**DESCRIPTION OF THE TASK:**
Every entry below should be repeated exactly; the pictures should not.

**SUPPLIED RECORDS:**
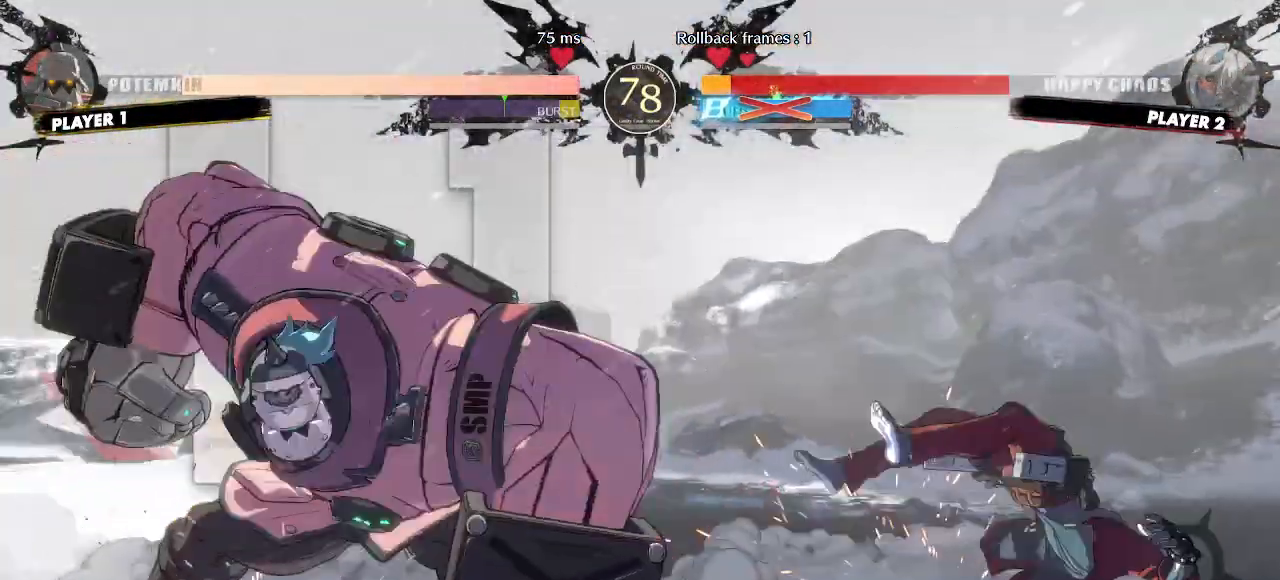
{"dt_ms": 1000, "buttons": ["DPAD_DOWN", "DPAD_RIGHT"]}
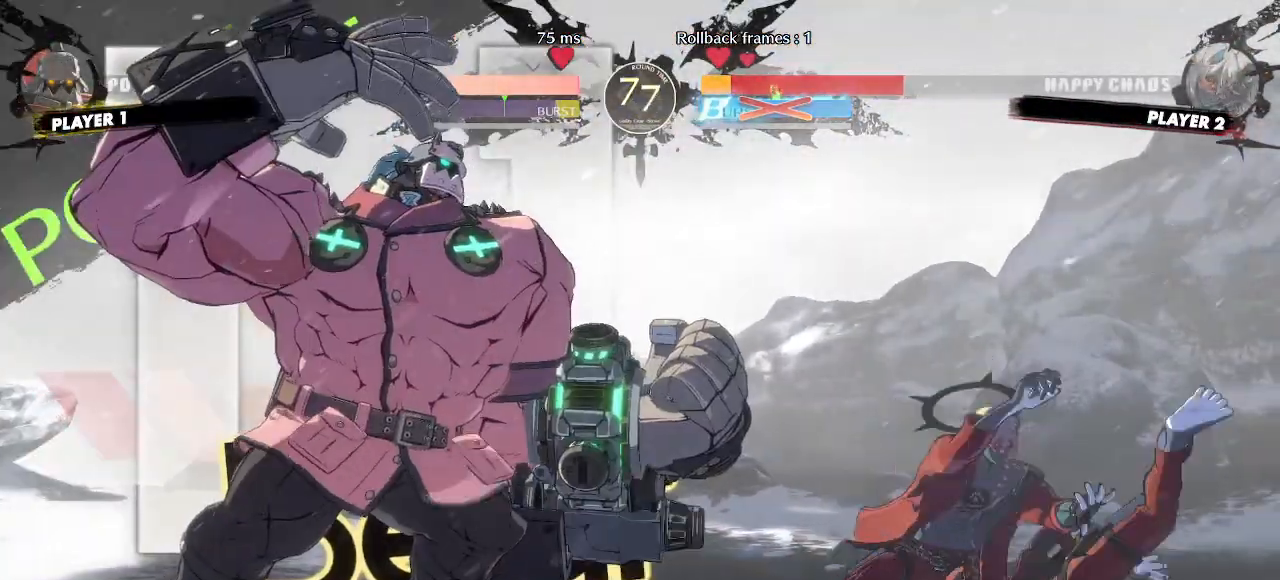
{"dt_ms": 500, "buttons": ["DPAD_DOWN", "DPAD_RIGHT"], "events": []}
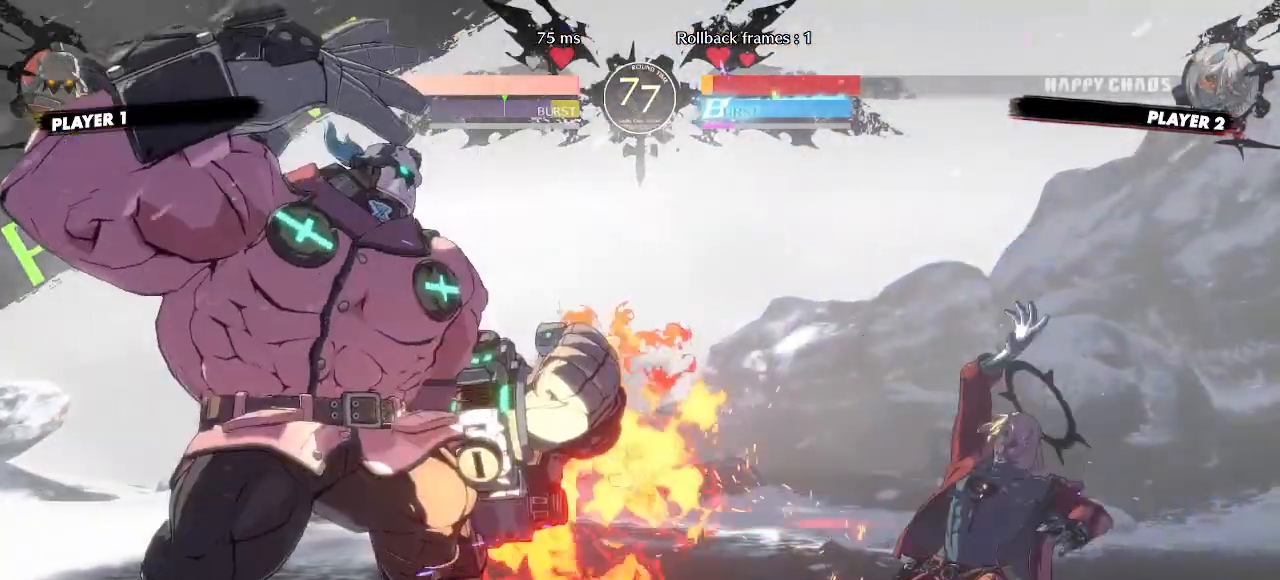
{"dt_ms": 500, "buttons": ["DPAD_DOWN", "DPAD_RIGHT"], "events": []}
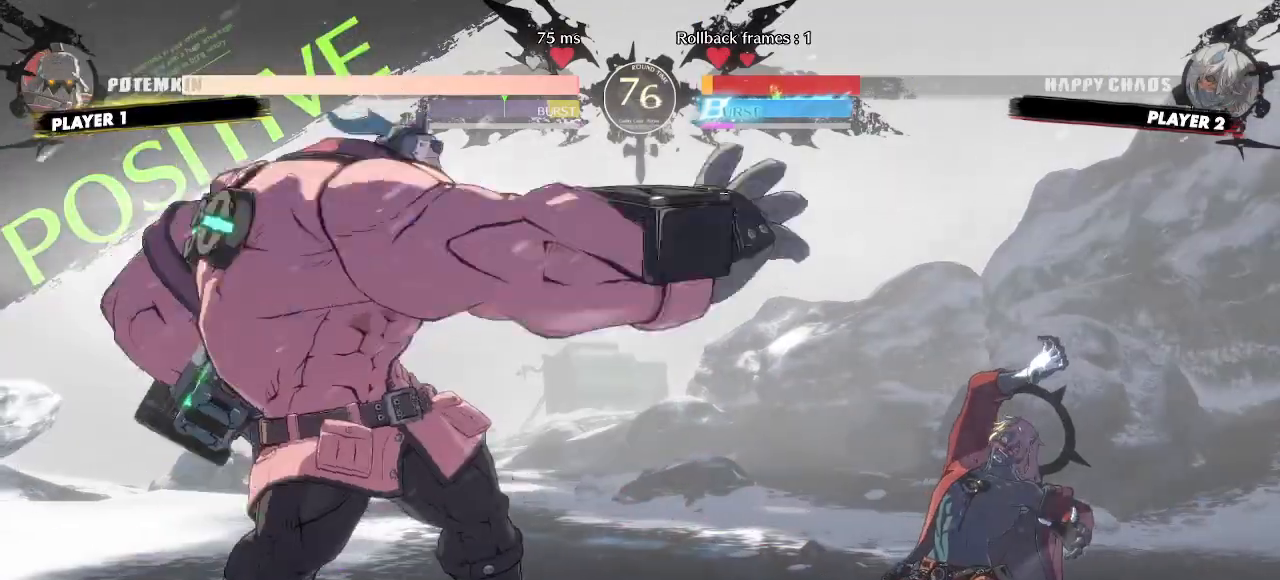
{"dt_ms": 500, "buttons": ["DPAD_RIGHT"], "events": [[283, "DPAD_DOWN", "up"]]}
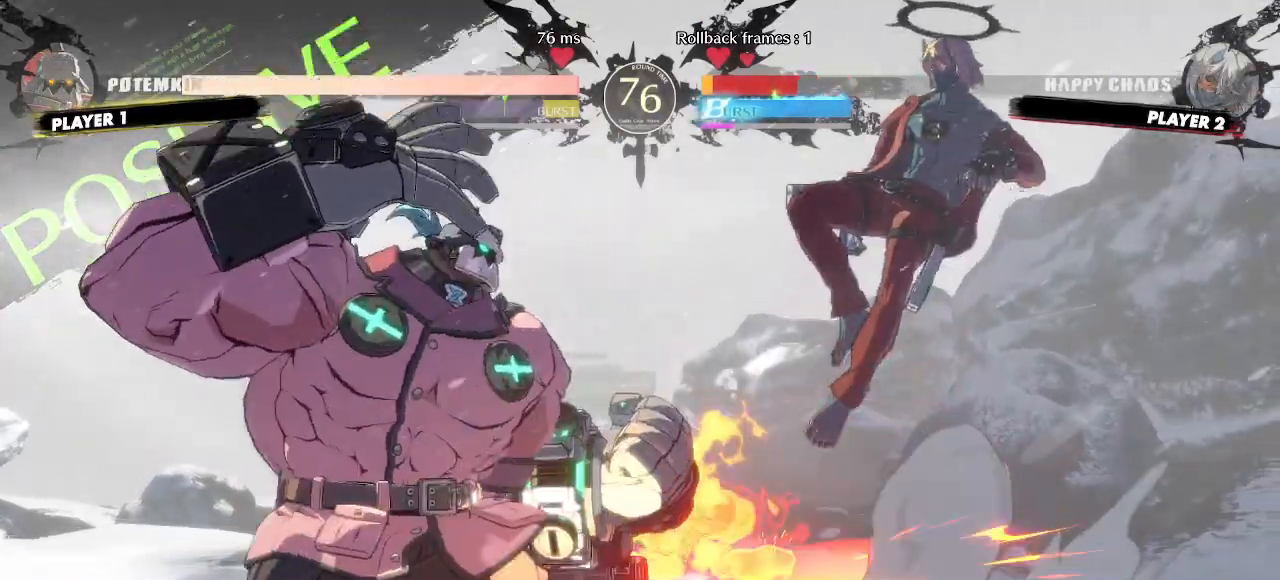
{"dt_ms": 1000, "buttons": [], "events": [[217, "DPAD_RIGHT", "up"], [350, "DPAD_DOWN", "down"], [467, "K", "down"], [550, "K", "up"], [600, "DPAD_DOWN", "up"]]}
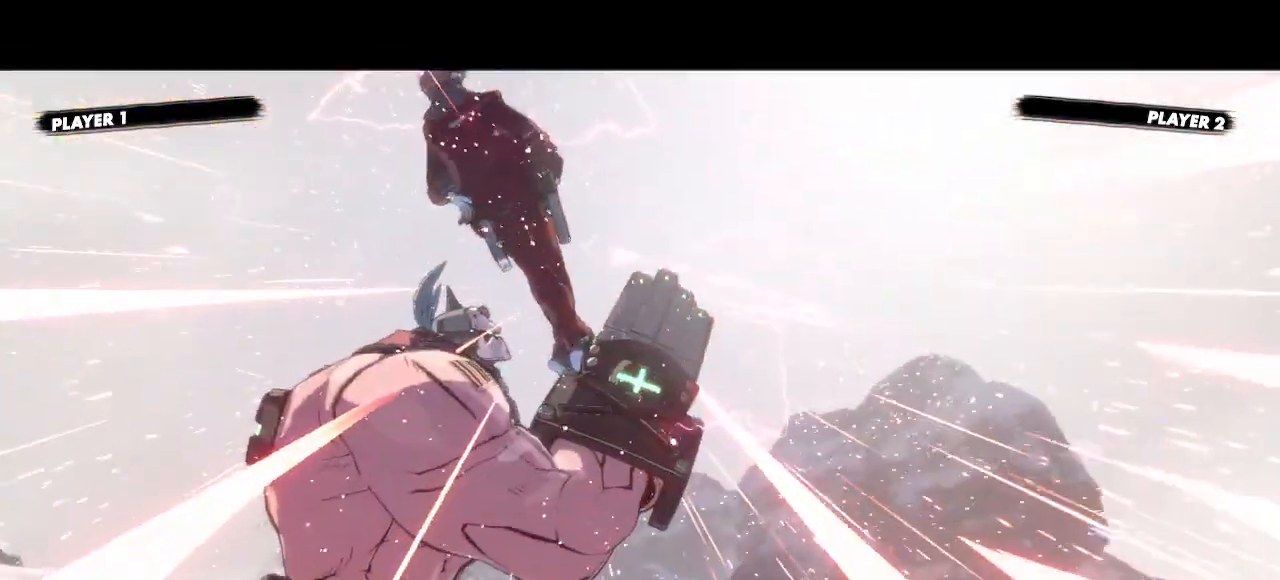
{"dt_ms": 500, "buttons": [], "events": []}
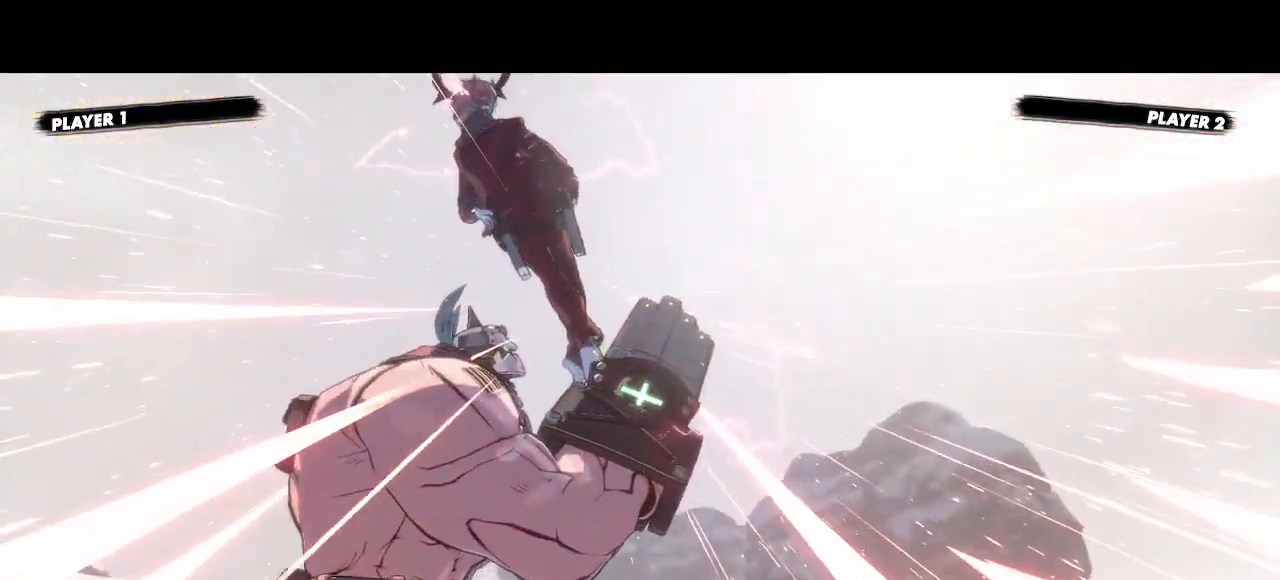
{"dt_ms": 500, "buttons": [], "events": []}
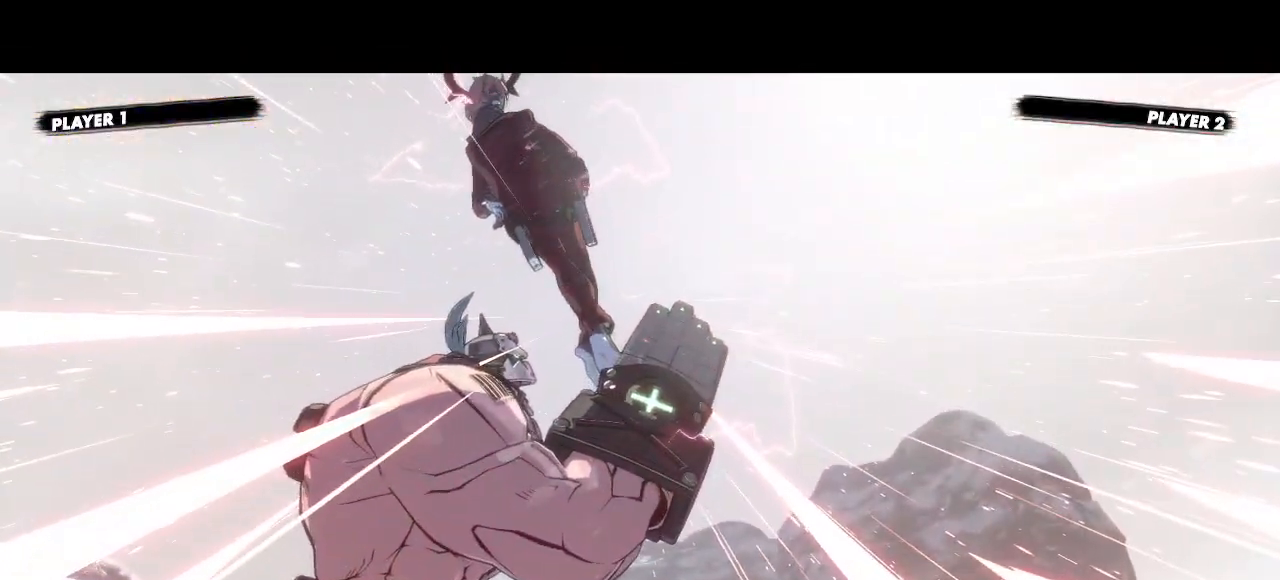
{"dt_ms": 500, "buttons": [], "events": []}
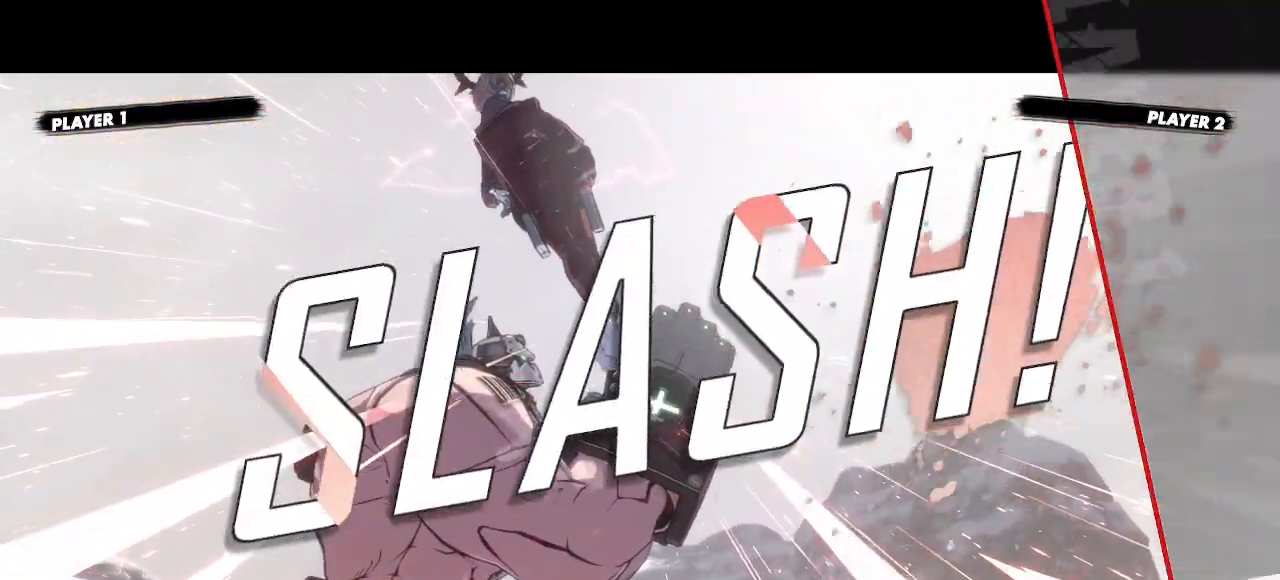
{"dt_ms": 500, "buttons": [], "events": []}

**SOLUTION TO THE PROBLEM:**
{"dt_ms": 1000, "buttons": ["DPAD_DOWN", "DPAD_RIGHT"]}
{"dt_ms": 500, "buttons": ["DPAD_DOWN", "DPAD_RIGHT"], "events": []}
{"dt_ms": 500, "buttons": ["DPAD_DOWN", "DPAD_RIGHT"], "events": []}
{"dt_ms": 500, "buttons": ["DPAD_RIGHT"], "events": [[283, "DPAD_DOWN", "up"]]}
{"dt_ms": 1000, "buttons": [], "events": [[217, "DPAD_RIGHT", "up"], [350, "DPAD_DOWN", "down"], [467, "K", "down"], [550, "K", "up"], [600, "DPAD_DOWN", "up"]]}
{"dt_ms": 500, "buttons": [], "events": []}
{"dt_ms": 500, "buttons": [], "events": []}
{"dt_ms": 500, "buttons": [], "events": []}
{"dt_ms": 500, "buttons": [], "events": []}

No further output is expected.